Fruit trees improve land and productivity

increasing yield on a mixed farm

Resource explained

This case study outlines Devonshire farmer Martyn Bragg’s experience of incorporating alley cropping systems in to his 170-hectare organic mixed farm.

Martyn was keen to increase the shelter on his land in a way that made long-term commercial sense and considered incorporating fruit trees to maximise productivity above and below ground. He explains how integrating trees has complemented the sustainable production of vegetable crops, increasing vegetable yields and providing additional commercial crops.

The case study shares some lessons learned from his first planting scheme that were rectified in the second alley-cropping system he implemented. He now operates a silvo-vegetable system with apple, pear, mulberry, hazel and alder trees providing fruit and nuts, and willow providing coppice for biomass fuel.

It explains the environmental and commercial ways in which Martyn’s farm has benefited from incorporating the trees, including being able to harvest vegetables sooner, improved crop water efficiency and product diversification.

Findings & recommendations

  • Integrating fruit trees and/or trees for wood fuel in to existing cropping systems can provide additional market products.
  • Short-term costs are soon offset by long-term benefits.
  • A longer-term commitment can fully realise the benefits of integrating cropping trees into farming systems.
  • Trees offer a viable solution to increasing shelter for crops.
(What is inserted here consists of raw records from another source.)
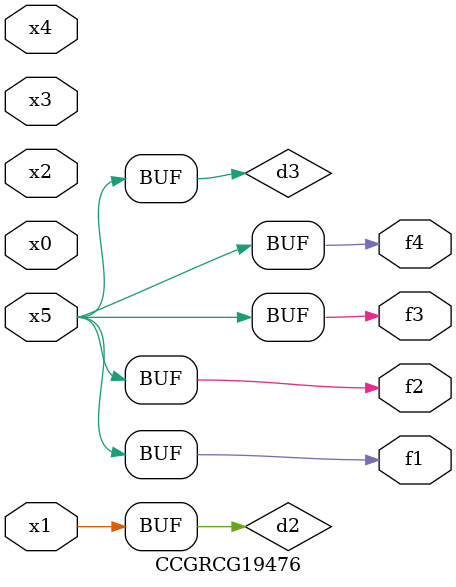
<source format=v>
module CCGRCG19476(
	input x0, x1, x2, x3, x4, x5,
	output f1, f2, f3, f4
);

	wire d1, d2, d3;

	not (d1, x5);
	or (d2, x1);
	xnor (d3, d1);
	assign f1 = d3;
	assign f2 = d3;
	assign f3 = d3;
	assign f4 = d3;
endmodule

</source>
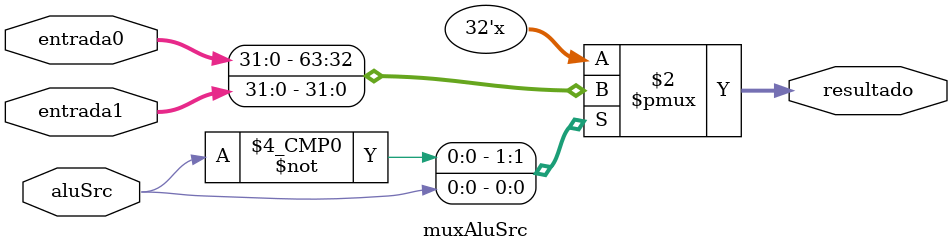
<source format=v>
module muxAluSrc(
		input aluSrc,
		input [31:0] entrada0,
		input [31:0] entrada1,
		output reg [31:0] resultado
	);
	
	always @(*)
		begin
			resultado= 32'h00000000;
			case(aluSrc)
				1'b0: resultado <= entrada0;
				1'b1: resultado <= entrada1;
			endcase
		end 
endmodule
</source>
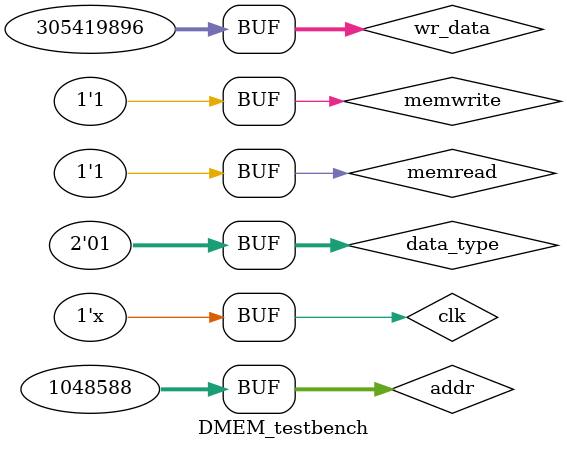
<source format=v>
`timescale 1ns / 1ps


module DMEM_testbench();
reg clk, memread, memwrite;
reg[1:0] data_type;
reg[31:0] addr, wr_data;
wire[31:0] out_data;

DMEM dut(
.clk(clk),
.memread(memread),
.memwrite(memwrite),
.addr(addr),
.wr_data(wr_data),
.out_data(out_data),
.data_type(data_type)
);

initial begin
clk = 0;
addr = 32'h00100004;
memread = 1;
wr_data = 32'h12345678;
data_type = 1;
end

always #5 clk = ~clk;

initial begin
#5 memwrite = 1;
#10 addr = 32'h0000000c;
#10 addr = 32'h0010000c;

end


endmodule

</source>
They reduce wind speeds, help to warm the soil, bring on early crops, and reduce the effects of drought.
  • Coppice can be used on site as a biomass fuel, reducing energy costs.
  • The deep root structure and leaf litter produced from trees can help improve soil structure and reduce the risk of erosion.
  • Tree understories can attract pollinators and support integrated pest management through providing habitats for beneficial insects.
  • When planting tree alleys, it is important to make sure that they are wide enough for machinery to navigate and will not cause excess shading of crops.
  • Martyn took advantage of Woodland Trust funding and has since worked with them to refine planting designs on his land for maximum benefits, hoping that it will provide other farmers with valuable information.